The EA was carried out utilizing the condition-based approach. Therefore, we know very little about what the USFS will actually do. Condition-based approach means most of the planning and analysis will occur after the project decision has been made, when the public can not longer have any real input into what is done. This is not in accordance with NEPA.
Now we are waiting for decisions from Regional re the various objections that have been filed.
Long time, no see. I don’t think more paper is the answer. The problem was implementation failures…ultimately expertise was not up to the task. A more involved environmental evaluation won’t fix expertise. You and I know that training and experience are needed, but individuals have to develop their own expertise after being trained and experienced. Accountability for the failures needs to lead to personnel changes (fix the incumbents or change them).
Frank, Frank, Frank
First off were you on the Gila Project fire this year? Secondly were you on the Calf Canyon wildfire?
I doubt it- you are in your cubicle at 12AM or somewhere blasting the Forest Service over what we do. You are probably doing some NEPA analysis and its eating your lunch, so your venting at everyone and everything.
What are you doing reading this material at 12 AM? Maybe you should go out on an fire assignment and help the cause instead of pointing fingers and nay saying, its really annoying. We like to see your points of view but, in a professional and creative way. Also can you back up your allegations on fire operations for the Gila Prescribed (black fire) project fire you mentioned please. Also can you give an example of a shotty EA, that your mentioning and attach it to your words. Thanks Frank don’t be frank any more.
I can give an example of a shoddy EA for Frank……the Santa Fe Mountains Project EA. It utilized condition-based approach, and no one could know really what the USFS intended to do beyond the vaguest broad strokes, if that.
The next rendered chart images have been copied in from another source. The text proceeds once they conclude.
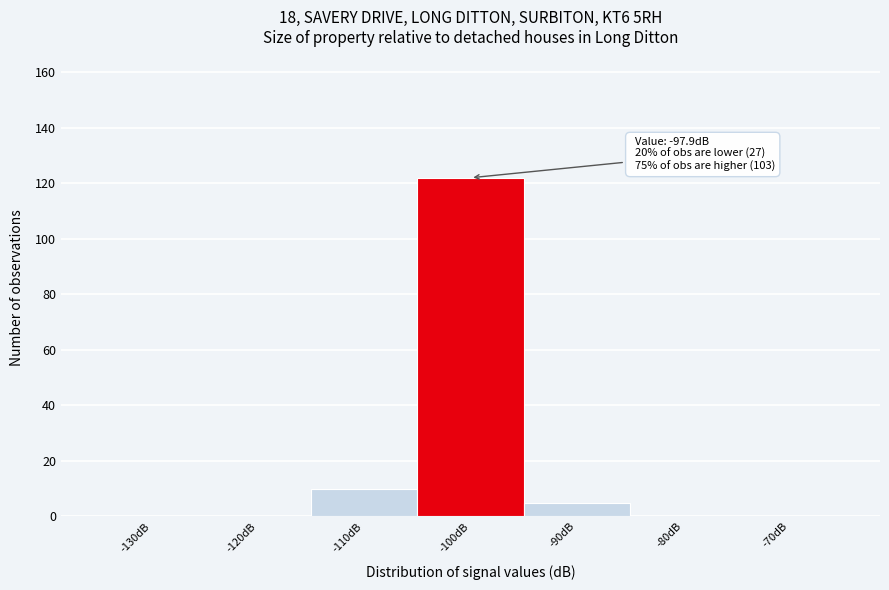

Reading right to left, what are all the values shown in this chart?

-70dB=0	-80dB=0	-90dB=5	-100dB=122	-110dB=10	-120dB=0	-130dB=0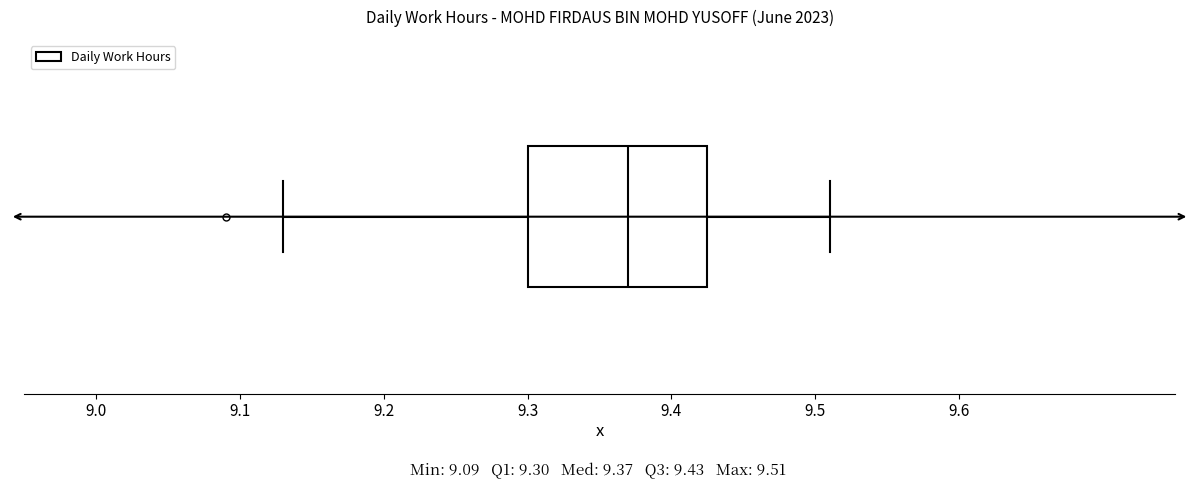

Where is the right edge of the box on the x-axis? The values are not printed on the chart, so give them approximately, as read against the axis.

9.43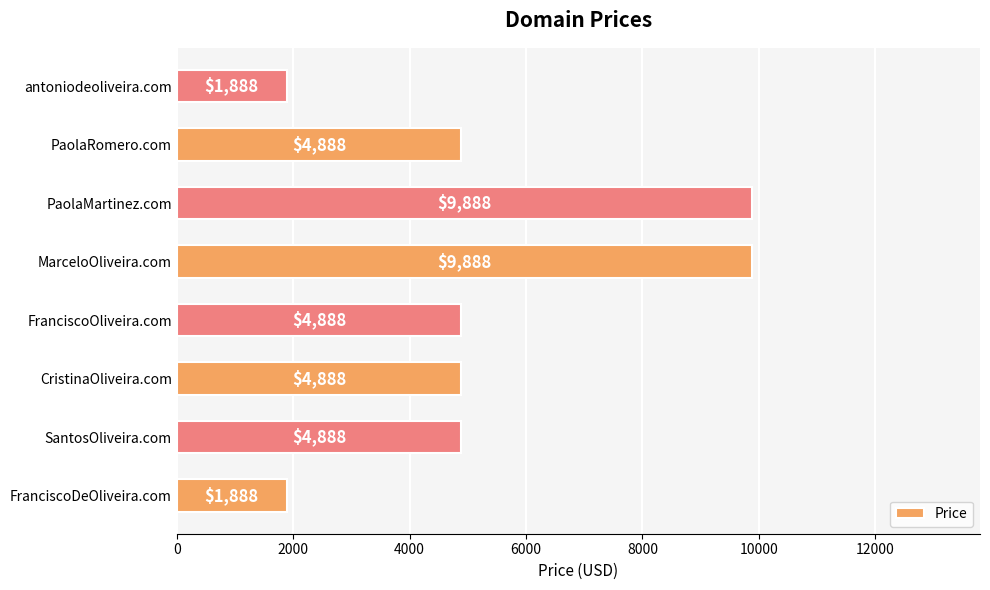

How many categories are shown in the chart?

8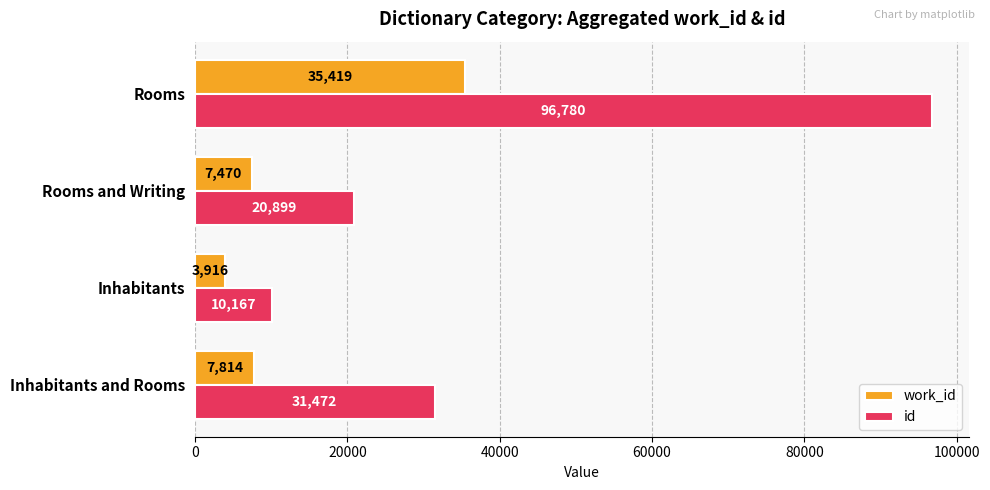

What is the difference between the highest and lowest values at Rooms?

61361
They had a map of potential thinning and burning units, and it stated that treatments could be either inside or outside the designated units. Which means they could be anywhere, hopefully at least within the project area!
They did not mention even once the probability of escaped prescribed fire even though they were requested to in scoping comments. That should at least be a part of the cost/benefit analysis.
They utilized completely non-real world assumptions behind analysis. For the air quality analysis, they assumed — Case 1) that if they don’t do the project as proposed, the entire project area, which has two non-contiguous sections, would burn in it’s entirety in the next 10 years — Case 2) that if they did do the project as proposed, there would be zero fire in the project area in the next ten years. Neither is going to happen. So all their analysis re air quality amounts to a big nothing, just useless. You can bet similar assumptions underlie most of the EA analysis, but they weren’t so blatant as to state it in the document.
So we are paying the price here for shoddy analysis, and lack of any genuine cost/benefit analysis.
And so are firefighters. Imagine the health impacts they have endured from fighting the Hermits Peak/Calf Canyon Fire. I am still trying to recover from the health impacts myself, and of course I was not on the fire, just living some miles away.